---------- MATERIAL FOR THIS TASK ----------
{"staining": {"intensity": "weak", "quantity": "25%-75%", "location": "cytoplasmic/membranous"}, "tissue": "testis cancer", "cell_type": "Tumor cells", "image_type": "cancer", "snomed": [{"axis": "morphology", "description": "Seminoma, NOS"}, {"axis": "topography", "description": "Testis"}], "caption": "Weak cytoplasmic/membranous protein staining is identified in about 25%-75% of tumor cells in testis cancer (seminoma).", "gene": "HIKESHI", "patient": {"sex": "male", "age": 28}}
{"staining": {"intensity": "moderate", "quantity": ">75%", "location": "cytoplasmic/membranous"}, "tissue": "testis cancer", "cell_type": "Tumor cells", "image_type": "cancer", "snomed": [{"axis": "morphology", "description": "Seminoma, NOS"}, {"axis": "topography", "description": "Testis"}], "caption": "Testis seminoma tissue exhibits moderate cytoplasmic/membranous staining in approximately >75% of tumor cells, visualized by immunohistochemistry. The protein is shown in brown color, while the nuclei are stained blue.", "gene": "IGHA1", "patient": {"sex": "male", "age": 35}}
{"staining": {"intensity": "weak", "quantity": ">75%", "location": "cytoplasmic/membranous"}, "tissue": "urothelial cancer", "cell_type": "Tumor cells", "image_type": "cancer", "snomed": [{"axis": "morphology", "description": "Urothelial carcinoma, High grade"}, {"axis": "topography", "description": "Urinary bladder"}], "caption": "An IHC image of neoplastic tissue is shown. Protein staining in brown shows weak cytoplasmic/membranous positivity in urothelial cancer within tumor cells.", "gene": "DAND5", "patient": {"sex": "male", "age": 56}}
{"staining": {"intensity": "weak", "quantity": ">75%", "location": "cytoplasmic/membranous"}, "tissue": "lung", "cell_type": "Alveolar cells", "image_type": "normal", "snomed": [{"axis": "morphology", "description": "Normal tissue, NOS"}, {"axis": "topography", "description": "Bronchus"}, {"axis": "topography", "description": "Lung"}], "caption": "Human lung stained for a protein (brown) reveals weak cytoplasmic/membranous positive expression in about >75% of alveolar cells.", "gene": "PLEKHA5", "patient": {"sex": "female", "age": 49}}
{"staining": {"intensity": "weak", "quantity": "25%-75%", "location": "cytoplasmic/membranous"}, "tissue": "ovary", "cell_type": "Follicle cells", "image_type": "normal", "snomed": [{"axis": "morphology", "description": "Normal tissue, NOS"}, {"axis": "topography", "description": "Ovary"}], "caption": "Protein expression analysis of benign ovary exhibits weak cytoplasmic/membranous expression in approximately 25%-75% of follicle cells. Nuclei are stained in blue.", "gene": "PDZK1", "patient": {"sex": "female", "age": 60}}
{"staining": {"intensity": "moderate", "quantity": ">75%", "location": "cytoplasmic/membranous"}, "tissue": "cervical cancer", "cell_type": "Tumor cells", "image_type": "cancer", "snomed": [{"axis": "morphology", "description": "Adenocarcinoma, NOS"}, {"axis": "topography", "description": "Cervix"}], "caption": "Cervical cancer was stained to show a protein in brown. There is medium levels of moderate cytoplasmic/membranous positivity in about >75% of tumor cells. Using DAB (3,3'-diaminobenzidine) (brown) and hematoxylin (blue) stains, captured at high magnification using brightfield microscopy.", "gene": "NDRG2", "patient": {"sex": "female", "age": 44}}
----------
TASK BRIEF: Please write out exactly the lines from the start of the data through the line that contains "lung stained for", both ends included, and nothing else.

ANSWER TO THE EXERCISE:
{"staining": {"intensity": "weak", "quantity": "25%-75%", "location": "cytoplasmic/membranous"}, "tissue": "testis cancer", "cell_type": "Tumor cells", "image_type": "cancer", "snomed": [{"axis": "morphology", "description": "Seminoma, NOS"}, {"axis": "topography", "description": "Testis"}], "caption": "Weak cytoplasmic/membranous protein staining is identified in about 25%-75% of tumor cells in testis cancer (seminoma).", "gene": "HIKESHI", "patient": {"sex": "male", "age": 28}}
{"staining": {"intensity": "moderate", "quantity": ">75%", "location": "cytoplasmic/membranous"}, "tissue": "testis cancer", "cell_type": "Tumor cells", "image_type": "cancer", "snomed": [{"axis": "morphology", "description": "Seminoma, NOS"}, {"axis": "topography", "description": "Testis"}], "caption": "Testis seminoma tissue exhibits moderate cytoplasmic/membranous staining in approximately >75% of tumor cells, visualized by immunohistochemistry. The protein is shown in brown color, while the nuclei are stained blue.", "gene": "IGHA1", "patient": {"sex": "male", "age": 35}}
{"staining": {"intensity": "weak", "quantity": ">75%", "location": "cytoplasmic/membranous"}, "tissue": "urothelial cancer", "cell_type": "Tumor cells", "image_type": "cancer", "snomed": [{"axis": "morphology", "description": "Urothelial carcinoma, High grade"}, {"axis": "topography", "description": "Urinary bladder"}], "caption": "An IHC image of neoplastic tissue is shown. Protein staining in brown shows weak cytoplasmic/membranous positivity in urothelial cancer within tumor cells.", "gene": "DAND5", "patient": {"sex": "male", "age": 56}}
{"staining": {"intensity": "weak", "quantity": ">75%", "location": "cytoplasmic/membranous"}, "tissue": "lung", "cell_type": "Alveolar cells", "image_type": "normal", "snomed": [{"axis": "morphology", "description": "Normal tissue, NOS"}, {"axis": "topography", "description": "Bronchus"}, {"axis": "topography", "description": "Lung"}], "caption": "Human lung stained for a protein (brown) reveals weak cytoplasmic/membranous positive expression in about >75% of alveolar cells.", "gene": "PLEKHA5", "patient": {"sex": "female", "age": 49}}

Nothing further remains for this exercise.